D'après le texte consacré à Mars Express, qu'est-ce qui fait que le spectateur ne sait plus vraiment où donner de la tête pendant la séquence d'ouverture ? Répondez en une à trois phrases.

TEXTE À LIRE:
◆ ◆ ◆ ◆ ◆
Après Lastman et Crisis Jung, Jérémie Périn s’aventure sur le terrain de la SF pur jus avec Mars Express, présenté en compétition au festival d’Annecy. En l’an 2200, Aline, détective téméraire prête à tout pour arriver à ses fins et Carlos, son acolyte resuscité grâce à son assurance vie, forment un duo de choc. En mission pour capturer une célèbre hackeuse, l’enquête bascule vers l’inconnu au gré des révélations.
Mars Express débute par une séquence d’ouverture mémorable où le spectateur ne sait plus vraiment où donner de la tête tellement le tempo est maîtrisé. Plutôt que de nous servir un schéma narratif avec le bon, la bête et le truand, Jérémie Périn a préféré développer une palette de personnages tous plus charismatiques les uns que les autres, quitte à dérouter le spectateur en les éliminant un par un comme de vieux poissons pourris.
◆ ◆ ◆ ◆ ◆
BLOC DE DONNÉES:

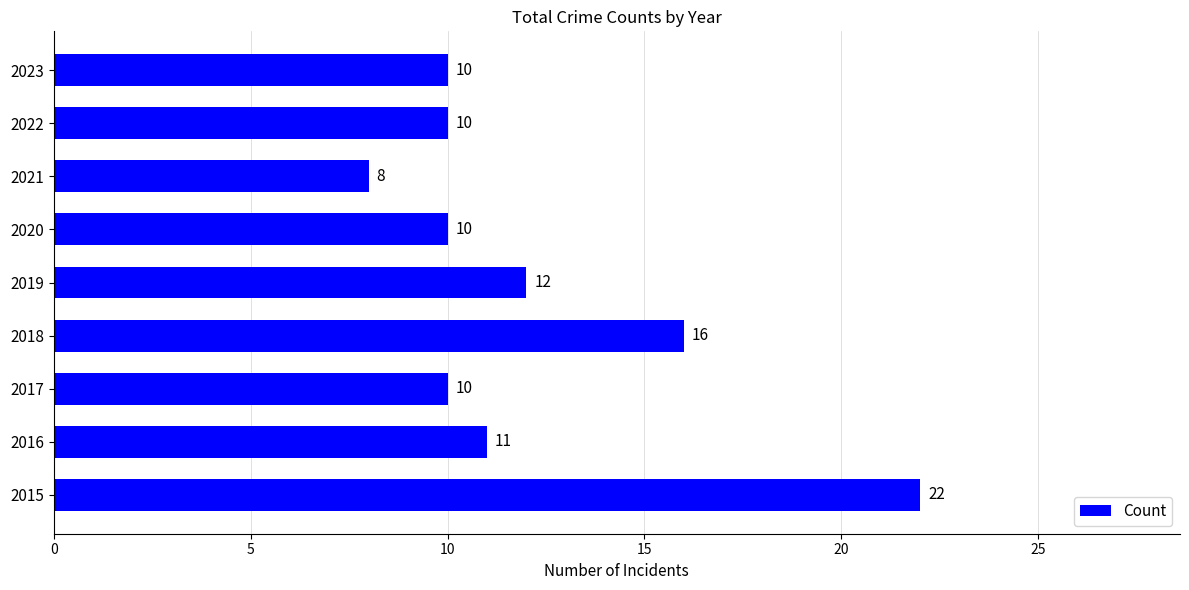

The value at 2018 is 16. True or false?

True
◆ ◆ ◆ ◆ ◆
CORRIGÉ: Le tempo de cette séquence d'ouverture est si maîtrisé que le spectateur ne sait plus vraiment où donner de la tête.